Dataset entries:
• • • • •

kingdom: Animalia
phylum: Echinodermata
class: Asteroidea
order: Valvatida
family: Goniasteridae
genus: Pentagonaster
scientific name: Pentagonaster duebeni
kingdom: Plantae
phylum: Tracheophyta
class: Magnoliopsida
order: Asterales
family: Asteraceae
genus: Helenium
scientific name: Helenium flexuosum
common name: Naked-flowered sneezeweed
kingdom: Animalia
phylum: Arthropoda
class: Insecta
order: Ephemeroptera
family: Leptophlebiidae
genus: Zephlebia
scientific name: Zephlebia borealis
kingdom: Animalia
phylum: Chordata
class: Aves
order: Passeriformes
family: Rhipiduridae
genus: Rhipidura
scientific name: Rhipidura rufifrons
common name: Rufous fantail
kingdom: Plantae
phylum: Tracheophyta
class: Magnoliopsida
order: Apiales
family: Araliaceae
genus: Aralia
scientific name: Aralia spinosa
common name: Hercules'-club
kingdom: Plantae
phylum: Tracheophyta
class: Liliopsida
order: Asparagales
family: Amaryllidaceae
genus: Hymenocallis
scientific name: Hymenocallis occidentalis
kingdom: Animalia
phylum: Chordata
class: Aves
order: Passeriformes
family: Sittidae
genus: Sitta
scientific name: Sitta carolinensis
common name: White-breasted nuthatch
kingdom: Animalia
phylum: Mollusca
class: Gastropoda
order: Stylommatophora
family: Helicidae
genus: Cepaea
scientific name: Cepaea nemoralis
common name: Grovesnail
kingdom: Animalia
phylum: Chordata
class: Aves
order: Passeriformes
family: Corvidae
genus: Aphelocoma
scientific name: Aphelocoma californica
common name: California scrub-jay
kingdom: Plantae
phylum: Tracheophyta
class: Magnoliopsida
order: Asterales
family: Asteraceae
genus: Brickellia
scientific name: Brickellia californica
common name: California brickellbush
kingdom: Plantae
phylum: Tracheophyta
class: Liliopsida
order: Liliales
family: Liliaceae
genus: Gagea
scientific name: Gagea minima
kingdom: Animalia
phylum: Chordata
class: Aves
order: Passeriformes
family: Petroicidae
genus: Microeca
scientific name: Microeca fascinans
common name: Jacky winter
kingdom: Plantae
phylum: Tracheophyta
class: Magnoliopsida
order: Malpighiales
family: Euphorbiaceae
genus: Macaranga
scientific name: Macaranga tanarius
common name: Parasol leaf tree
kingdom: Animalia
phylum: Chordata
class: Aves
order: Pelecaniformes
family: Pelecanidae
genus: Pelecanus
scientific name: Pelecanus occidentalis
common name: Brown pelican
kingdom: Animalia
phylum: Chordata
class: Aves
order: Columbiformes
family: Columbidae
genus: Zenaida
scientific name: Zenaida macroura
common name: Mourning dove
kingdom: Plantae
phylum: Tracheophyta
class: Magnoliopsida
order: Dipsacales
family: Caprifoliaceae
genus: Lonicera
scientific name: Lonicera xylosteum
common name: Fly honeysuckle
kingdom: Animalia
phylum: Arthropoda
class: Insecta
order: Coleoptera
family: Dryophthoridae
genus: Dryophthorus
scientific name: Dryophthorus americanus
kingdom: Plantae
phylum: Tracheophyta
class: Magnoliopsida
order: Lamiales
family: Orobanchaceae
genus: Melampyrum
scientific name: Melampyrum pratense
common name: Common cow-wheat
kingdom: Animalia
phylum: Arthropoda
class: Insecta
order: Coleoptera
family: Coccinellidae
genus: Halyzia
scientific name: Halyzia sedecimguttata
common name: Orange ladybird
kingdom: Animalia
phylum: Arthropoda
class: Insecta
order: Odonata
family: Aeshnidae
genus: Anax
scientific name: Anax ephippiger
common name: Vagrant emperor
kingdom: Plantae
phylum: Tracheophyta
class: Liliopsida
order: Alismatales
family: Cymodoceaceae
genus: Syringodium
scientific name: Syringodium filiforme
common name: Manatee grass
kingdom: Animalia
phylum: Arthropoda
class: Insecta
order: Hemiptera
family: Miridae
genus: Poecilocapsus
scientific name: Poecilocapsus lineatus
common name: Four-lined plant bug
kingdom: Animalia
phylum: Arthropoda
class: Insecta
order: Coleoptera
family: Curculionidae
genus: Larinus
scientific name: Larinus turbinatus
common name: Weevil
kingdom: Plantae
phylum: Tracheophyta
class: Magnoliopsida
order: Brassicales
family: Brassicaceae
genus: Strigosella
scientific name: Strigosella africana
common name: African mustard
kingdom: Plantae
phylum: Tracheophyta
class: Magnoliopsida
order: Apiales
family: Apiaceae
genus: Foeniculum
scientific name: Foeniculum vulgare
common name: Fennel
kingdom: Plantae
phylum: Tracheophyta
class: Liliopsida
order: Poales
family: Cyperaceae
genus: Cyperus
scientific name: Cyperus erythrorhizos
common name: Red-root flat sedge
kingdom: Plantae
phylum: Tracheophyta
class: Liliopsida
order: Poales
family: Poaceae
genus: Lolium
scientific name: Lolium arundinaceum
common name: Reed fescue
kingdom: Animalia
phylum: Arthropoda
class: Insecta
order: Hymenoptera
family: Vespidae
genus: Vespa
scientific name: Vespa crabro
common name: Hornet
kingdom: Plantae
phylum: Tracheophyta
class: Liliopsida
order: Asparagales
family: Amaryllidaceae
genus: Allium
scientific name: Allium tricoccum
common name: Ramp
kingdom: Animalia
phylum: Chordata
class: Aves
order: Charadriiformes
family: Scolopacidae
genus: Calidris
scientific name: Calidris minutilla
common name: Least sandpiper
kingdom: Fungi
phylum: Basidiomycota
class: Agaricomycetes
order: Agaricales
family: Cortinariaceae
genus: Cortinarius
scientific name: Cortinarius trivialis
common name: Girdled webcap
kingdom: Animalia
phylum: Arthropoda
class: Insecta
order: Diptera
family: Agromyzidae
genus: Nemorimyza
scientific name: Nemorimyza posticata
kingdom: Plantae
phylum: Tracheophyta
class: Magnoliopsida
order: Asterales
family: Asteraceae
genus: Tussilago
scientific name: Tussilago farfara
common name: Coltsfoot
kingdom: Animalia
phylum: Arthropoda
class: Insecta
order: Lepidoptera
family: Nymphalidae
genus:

• • • • •

▶ GIVEN PROBLEM: Copy every line of the records above, changing nothing.

▶ SOLUTION TO THE EXERCISE:
kingdom: Animalia
phylum: Echinodermata
class: Asteroidea
order: Valvatida
family: Goniasteridae
genus: Pentagonaster
scientific name: Pentagonaster duebeni
kingdom: Plantae
phylum: Tracheophyta
class: Magnoliopsida
order: Asterales
family: Asteraceae
genus: Helenium
scientific name: Helenium flexuosum
common name: Naked-flowered sneezeweed
kingdom: Animalia
phylum: Arthropoda
class: Insecta
order: Ephemeroptera
family: Leptophlebiidae
genus: Zephlebia
scientific name: Zephlebia borealis
kingdom: Animalia
phylum: Chordata
class: Aves
order: Passeriformes
family: Rhipiduridae
genus: Rhipidura
scientific name: Rhipidura rufifrons
common name: Rufous fantail
kingdom: Plantae
phylum: Tracheophyta
class: Magnoliopsida
order: Apiales
family: Araliaceae
genus: Aralia
scientific name: Aralia spinosa
common name: Hercules'-club
kingdom: Plantae
phylum: Tracheophyta
class: Liliopsida
order: Asparagales
family: Amaryllidaceae
genus: Hymenocallis
scientific name: Hymenocallis occidentalis
kingdom: Animalia
phylum: Chordata
class: Aves
order: Passeriformes
family: Sittidae
genus: Sitta
scientific name: Sitta carolinensis
common name: White-breasted nuthatch
kingdom: Animalia
phylum: Mollusca
class: Gastropoda
order: Stylommatophora
family: Helicidae
genus: Cepaea
scientific name: Cepaea nemoralis
common name: Grovesnail
kingdom: Animalia
phylum: Chordata
class: Aves
order: Passeriformes
family: Corvidae
genus: Aphelocoma
scientific name: Aphelocoma californica
common name: California scrub-jay
kingdom: Plantae
phylum: Tracheophyta
class: Magnoliopsida
order: Asterales
family: Asteraceae
genus: Brickellia
scientific name: Brickellia californica
common name: California brickellbush
kingdom: Plantae
phylum: Tracheophyta
class: Liliopsida
order: Liliales
family: Liliaceae
genus: Gagea
scientific name: Gagea minima
kingdom: Animalia
phylum: Chordata
class: Aves
order: Passeriformes
family: Petroicidae
genus: Microeca
scientific name: Microeca fascinans
common name: Jacky winter
kingdom: Plantae
phylum: Tracheophyta
class: Magnoliopsida
order: Malpighiales
family: Euphorbiaceae
genus: Macaranga
scientific name: Macaranga tanarius
common name: Parasol leaf tree
kingdom: Animalia
phylum: Chordata
class: Aves
order: Pelecaniformes
family: Pelecanidae
genus: Pelecanus
scientific name: Pelecanus occidentalis
common name: Brown pelican
kingdom: Animalia
phylum: Chordata
class: Aves
order: Columbiformes
family: Columbidae
genus: Zenaida
scientific name: Zenaida macroura
common name: Mourning dove
kingdom: Plantae
phylum: Tracheophyta
class: Magnoliopsida
order: Dipsacales
family: Caprifoliaceae
genus: Lonicera
scientific name: Lonicera xylosteum
common name: Fly honeysuckle
kingdom: Animalia
phylum: Arthropoda
class: Insecta
order: Coleoptera
family: Dryophthoridae
genus: Dryophthorus
scientific name: Dryophthorus americanus
kingdom: Plantae
phylum: Tracheophyta
class: Magnoliopsida
order: Lamiales
family: Orobanchaceae
genus: Melampyrum
scientific name: Melampyrum pratense
common name: Common cow-wheat
kingdom: Animalia
phylum: Arthropoda
class: Insecta
order: Coleoptera
family: Coccinellidae
genus: Halyzia
scientific name: Halyzia sedecimguttata
common name: Orange ladybird
kingdom: Animalia
phylum: Arthropoda
class: Insecta
order: Odonata
family: Aeshnidae
genus: Anax
scientific name: Anax ephippiger
common name: Vagrant emperor
kingdom: Plantae
phylum: Tracheophyta
class: Liliopsida
order: Alismatales
family: Cymodoceaceae
genus: Syringodium
scientific name: Syringodium filiforme
common name: Manatee grass
kingdom: Animalia
phylum: Arthropoda
class: Insecta
order: Hemiptera
family: Miridae
genus: Poecilocapsus
scientific name: Poecilocapsus lineatus
common name: Four-lined plant bug
kingdom: Animalia
phylum: Arthropoda
class: Insecta
order: Coleoptera
family: Curculionidae
genus: Larinus
scientific name: Larinus turbinatus
common name: Weevil
kingdom: Plantae
phylum: Tracheophyta
class: Magnoliopsida
order: Brassicales
family: Brassicaceae
genus: Strigosella
scientific name: Strigosella africana
common name: African mustard
kingdom: Plantae
phylum: Tracheophyta
class: Magnoliopsida
order: Apiales
family: Apiaceae
genus: Foeniculum
scientific name: Foeniculum vulgare
common name: Fennel
kingdom: Plantae
phylum: Tracheophyta
class: Liliopsida
order: Poales
family: Cyperaceae
genus: Cyperus
scientific name: Cyperus erythrorhizos
common name: Red-root flat sedge
kingdom: Plantae
phylum: Tracheophyta
class: Liliopsida
order: Poales
family: Poaceae
genus: Lolium
scientific name: Lolium arundinaceum
common name: Reed fescue
kingdom: Animalia
phylum: Arthropoda
class: Insecta
order: Hymenoptera
family: Vespidae
genus: Vespa
scientific name: Vespa crabro
common name: Hornet
kingdom: Plantae
phylum: Tracheophyta
class: Liliopsida
order: Asparagales
family: Amaryllidaceae
genus: Allium
scientific name: Allium tricoccum
common name: Ramp
kingdom: Animalia
phylum: Chordata
class: Aves
order: Charadriiformes
family: Scolopacidae
genus: Calidris
scientific name: Calidris minutilla
common name: Least sandpiper
kingdom: Fungi
phylum: Basidiomycota
class: Agaricomycetes
order: Agaricales
family: Cortinariaceae
genus: Cortinarius
scientific name: Cortinarius trivialis
common name: Girdled webcap
kingdom: Animalia
phylum: Arthropoda
class: Insecta
order: Diptera
family: Agromyzidae
genus: Nemorimyza
scientific name: Nemorimyza posticata
kingdom: Plantae
phylum: Tracheophyta
class: Magnoliopsida
order: Asterales
family: Asteraceae
genus: Tussilago
scientific name: Tussilago farfara
common name: Coltsfoot
kingdom: Animalia
phylum: Arthropoda
class: Insecta
order: Lepidoptera
family: Nymphalidae
genus:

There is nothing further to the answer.